The bellman took a breath. He opened his mouth as if to speak, then inhaled once again. “Sir, my best advice to you is to speak to Secretary Larkin in the British Consul’s office. He sees a great number of people on a regular basis; he’s most likely to be of service to you in identifying these people.”

“What excellent advice.” Benedict cursed internally. “Thank you, my good man. There’s obviously a lot that must be done here.” Because he was trying to be incompetent and not a complete arse, he slipped the man a heavy coin. With a nod of his head, he left.

Outside, the sun had begun to heat the air in earnest. He could feel sweat begin to bead on his collar. This was the point where, if he were with another Englishman, they would exchange wry comments about the oppressiveness of the climate, the barbarousness of the humidity.

He was not with another Englishman. He was surrounded by them here in the British Concession, but he was—effectively—alone.

God, he loved not being in England.

It took ten minutes to return to the room he had let. It was outside the British Concession, near enough to the Lord Traders office that he’d be able to do his duties without much difficulty. A faint draft swept through the windows; he stretched out, positioned himself at a desk, found ink and paper, and began to write.

Dear Judith,

I have finally had a chance to get to Shanghai, and as you will see, there is much to do.

He smiled, thinking of the outrage the bellman had done his best to try to squelch. Benedict absolutely hated England; his search for his sister provided him with the best explanation for his continued absence.

I have asked about, and nobody seems to remember a woman of Theresa’s exact description.

Because he had not given an exact description. That would be one possible reason nobody remembered her.

That being said, there are many who seem to recall someone who might possibly be her, depending on the occasion and concealment that she might have utilized.

Amazing what one could accomplish when one’s description was “female, of some height, in possession of a nose.”

I shall do my utmost to track those rumors to all corners of the earth.

Better to track ridiculous rumors, after all, than his actual sister. He added a few paragraphs about his personal well-being, then signed the letter with a flourish, blotting the paper and folding it up.

He hesitated a few moments before pulling out another sheet.

General Worth, he wrote. Most people would think this an odd way to address one’s sister, but most people did not know Theresa Worth. If they had known her as Benedict did, they would have known she would be addressed as General Worth if she wanted to be addressed as General Worth. And she did.

It appears that I will be in Shanghai for at least a year or so. There may be intermittent visits to Hong Kong, so do not come to either place without informing me.

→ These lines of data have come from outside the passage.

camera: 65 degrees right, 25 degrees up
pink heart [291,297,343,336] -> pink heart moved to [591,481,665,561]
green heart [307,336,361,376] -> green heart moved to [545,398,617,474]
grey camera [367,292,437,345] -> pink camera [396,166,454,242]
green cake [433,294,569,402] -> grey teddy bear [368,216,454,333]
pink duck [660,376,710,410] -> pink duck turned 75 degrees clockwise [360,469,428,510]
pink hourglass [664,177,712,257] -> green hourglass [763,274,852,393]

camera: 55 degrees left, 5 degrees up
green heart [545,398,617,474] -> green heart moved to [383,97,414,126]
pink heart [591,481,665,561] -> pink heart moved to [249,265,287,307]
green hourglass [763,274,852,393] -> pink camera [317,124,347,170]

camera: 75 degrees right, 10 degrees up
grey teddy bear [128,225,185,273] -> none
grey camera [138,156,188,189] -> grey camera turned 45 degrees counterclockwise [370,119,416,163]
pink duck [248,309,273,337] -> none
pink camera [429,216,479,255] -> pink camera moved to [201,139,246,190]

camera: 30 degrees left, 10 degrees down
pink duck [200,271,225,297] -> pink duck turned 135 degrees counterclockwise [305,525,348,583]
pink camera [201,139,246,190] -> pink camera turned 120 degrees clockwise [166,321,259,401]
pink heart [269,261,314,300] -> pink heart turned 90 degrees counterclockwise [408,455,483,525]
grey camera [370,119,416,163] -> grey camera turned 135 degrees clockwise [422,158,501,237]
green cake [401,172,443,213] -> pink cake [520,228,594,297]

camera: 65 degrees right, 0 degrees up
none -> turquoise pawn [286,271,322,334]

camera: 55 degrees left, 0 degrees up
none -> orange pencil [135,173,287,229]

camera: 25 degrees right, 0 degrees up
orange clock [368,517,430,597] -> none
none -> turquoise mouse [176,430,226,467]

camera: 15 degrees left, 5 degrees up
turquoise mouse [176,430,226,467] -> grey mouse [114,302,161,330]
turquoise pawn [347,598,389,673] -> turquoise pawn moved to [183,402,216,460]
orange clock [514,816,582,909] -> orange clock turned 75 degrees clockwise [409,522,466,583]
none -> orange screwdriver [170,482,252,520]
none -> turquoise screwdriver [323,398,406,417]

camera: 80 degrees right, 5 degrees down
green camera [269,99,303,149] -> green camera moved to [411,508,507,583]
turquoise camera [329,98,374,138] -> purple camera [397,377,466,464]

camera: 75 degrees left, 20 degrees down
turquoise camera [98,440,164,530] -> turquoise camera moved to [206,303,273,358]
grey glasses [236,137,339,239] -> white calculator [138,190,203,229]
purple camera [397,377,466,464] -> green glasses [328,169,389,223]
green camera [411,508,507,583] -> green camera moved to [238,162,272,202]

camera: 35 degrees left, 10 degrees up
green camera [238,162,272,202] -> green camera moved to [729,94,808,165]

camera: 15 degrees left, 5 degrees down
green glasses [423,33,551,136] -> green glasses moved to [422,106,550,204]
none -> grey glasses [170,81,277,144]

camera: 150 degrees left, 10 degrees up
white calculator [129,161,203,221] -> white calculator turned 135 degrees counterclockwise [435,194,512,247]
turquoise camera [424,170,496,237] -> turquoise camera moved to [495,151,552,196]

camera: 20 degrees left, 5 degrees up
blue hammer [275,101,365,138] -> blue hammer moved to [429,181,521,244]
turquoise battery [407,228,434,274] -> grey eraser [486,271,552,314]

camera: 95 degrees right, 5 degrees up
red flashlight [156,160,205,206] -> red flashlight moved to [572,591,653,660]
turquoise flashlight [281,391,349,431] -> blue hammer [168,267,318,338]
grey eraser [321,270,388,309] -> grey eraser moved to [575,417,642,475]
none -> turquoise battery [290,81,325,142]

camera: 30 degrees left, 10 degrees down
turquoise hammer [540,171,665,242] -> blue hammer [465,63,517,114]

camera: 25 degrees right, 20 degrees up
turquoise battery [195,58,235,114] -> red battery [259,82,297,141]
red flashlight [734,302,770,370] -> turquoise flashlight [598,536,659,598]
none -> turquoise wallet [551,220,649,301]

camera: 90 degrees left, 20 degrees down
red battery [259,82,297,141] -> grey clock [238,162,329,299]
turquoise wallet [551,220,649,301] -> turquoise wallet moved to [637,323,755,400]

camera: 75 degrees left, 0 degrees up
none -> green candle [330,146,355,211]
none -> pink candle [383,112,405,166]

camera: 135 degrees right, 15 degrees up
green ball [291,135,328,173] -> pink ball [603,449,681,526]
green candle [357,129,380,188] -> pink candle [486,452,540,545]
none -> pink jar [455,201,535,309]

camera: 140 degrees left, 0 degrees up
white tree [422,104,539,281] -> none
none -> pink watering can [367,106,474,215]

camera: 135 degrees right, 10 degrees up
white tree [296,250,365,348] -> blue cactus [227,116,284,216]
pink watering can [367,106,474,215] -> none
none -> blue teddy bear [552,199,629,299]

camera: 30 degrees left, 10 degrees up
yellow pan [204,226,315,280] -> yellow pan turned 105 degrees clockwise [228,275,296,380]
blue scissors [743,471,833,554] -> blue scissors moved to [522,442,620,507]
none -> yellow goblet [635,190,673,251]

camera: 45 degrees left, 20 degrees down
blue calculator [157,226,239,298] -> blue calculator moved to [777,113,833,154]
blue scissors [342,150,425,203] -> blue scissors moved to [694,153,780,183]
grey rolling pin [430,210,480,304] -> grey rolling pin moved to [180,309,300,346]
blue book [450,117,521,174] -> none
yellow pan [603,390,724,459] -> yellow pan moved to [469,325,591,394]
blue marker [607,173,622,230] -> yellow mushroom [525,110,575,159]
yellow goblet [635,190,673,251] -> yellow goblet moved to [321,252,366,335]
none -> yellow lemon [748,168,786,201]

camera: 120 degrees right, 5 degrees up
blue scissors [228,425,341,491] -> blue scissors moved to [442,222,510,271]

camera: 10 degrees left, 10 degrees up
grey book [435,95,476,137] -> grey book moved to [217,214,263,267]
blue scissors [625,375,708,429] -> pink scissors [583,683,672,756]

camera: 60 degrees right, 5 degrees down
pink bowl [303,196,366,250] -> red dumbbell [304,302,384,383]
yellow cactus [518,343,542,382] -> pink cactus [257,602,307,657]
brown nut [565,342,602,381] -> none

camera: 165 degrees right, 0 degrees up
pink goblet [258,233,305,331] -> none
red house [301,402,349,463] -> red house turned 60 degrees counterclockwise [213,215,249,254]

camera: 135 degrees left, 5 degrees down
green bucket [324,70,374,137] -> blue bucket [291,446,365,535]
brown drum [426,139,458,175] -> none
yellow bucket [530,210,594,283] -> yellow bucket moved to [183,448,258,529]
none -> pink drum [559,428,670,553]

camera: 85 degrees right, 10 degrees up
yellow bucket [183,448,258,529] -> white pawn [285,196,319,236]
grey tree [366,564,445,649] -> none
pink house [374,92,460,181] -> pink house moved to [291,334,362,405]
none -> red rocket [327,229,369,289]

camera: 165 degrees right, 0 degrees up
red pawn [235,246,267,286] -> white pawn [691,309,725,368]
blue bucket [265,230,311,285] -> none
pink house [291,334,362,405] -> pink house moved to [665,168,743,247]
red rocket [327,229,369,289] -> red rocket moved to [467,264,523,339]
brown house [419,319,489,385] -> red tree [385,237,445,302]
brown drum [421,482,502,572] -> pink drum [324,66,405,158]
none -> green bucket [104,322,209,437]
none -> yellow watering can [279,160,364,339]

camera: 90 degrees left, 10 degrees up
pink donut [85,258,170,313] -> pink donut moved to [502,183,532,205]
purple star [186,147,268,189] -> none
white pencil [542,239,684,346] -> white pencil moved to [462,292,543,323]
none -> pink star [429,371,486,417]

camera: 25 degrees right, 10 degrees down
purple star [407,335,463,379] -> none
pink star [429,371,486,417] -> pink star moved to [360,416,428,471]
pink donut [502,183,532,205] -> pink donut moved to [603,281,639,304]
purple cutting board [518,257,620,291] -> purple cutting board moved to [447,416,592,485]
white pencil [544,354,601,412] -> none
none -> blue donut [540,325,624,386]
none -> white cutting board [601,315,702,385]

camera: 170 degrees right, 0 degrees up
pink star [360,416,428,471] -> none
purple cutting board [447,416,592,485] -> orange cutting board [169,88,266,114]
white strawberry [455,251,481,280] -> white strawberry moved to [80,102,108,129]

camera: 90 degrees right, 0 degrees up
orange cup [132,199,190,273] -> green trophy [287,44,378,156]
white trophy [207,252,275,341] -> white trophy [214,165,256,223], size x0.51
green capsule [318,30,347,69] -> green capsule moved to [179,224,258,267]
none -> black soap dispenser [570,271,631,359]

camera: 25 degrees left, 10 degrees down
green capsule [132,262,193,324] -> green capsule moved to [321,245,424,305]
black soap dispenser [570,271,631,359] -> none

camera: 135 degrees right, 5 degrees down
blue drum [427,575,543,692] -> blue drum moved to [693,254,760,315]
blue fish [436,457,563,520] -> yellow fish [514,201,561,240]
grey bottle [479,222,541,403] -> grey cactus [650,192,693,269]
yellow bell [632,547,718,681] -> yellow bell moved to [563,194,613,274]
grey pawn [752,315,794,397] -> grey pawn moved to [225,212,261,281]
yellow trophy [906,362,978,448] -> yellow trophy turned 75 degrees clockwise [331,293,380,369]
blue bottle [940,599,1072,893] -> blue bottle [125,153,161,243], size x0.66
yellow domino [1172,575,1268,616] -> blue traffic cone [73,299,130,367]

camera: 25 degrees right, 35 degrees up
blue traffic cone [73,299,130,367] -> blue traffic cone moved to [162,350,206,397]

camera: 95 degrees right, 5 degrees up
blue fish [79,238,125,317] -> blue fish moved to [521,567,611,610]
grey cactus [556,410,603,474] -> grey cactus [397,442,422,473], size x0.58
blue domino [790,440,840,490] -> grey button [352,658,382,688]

It was difficult work, pretending to search for his sister while actually being determined not to find her. In the beginning, Benedict had done too good of a job of it, and he’d actually caught up with her. Four months after he had left England, he’d encountered her in the lobby of a hotel in Bombay just as she was leaving.

“Oh for heaven’s sake,” Theresa had groused at him as she’d come up beside him. “This world is not large enough for the two of us!”

From someone else, those words would have been a threat. From her, it had been the simple truth.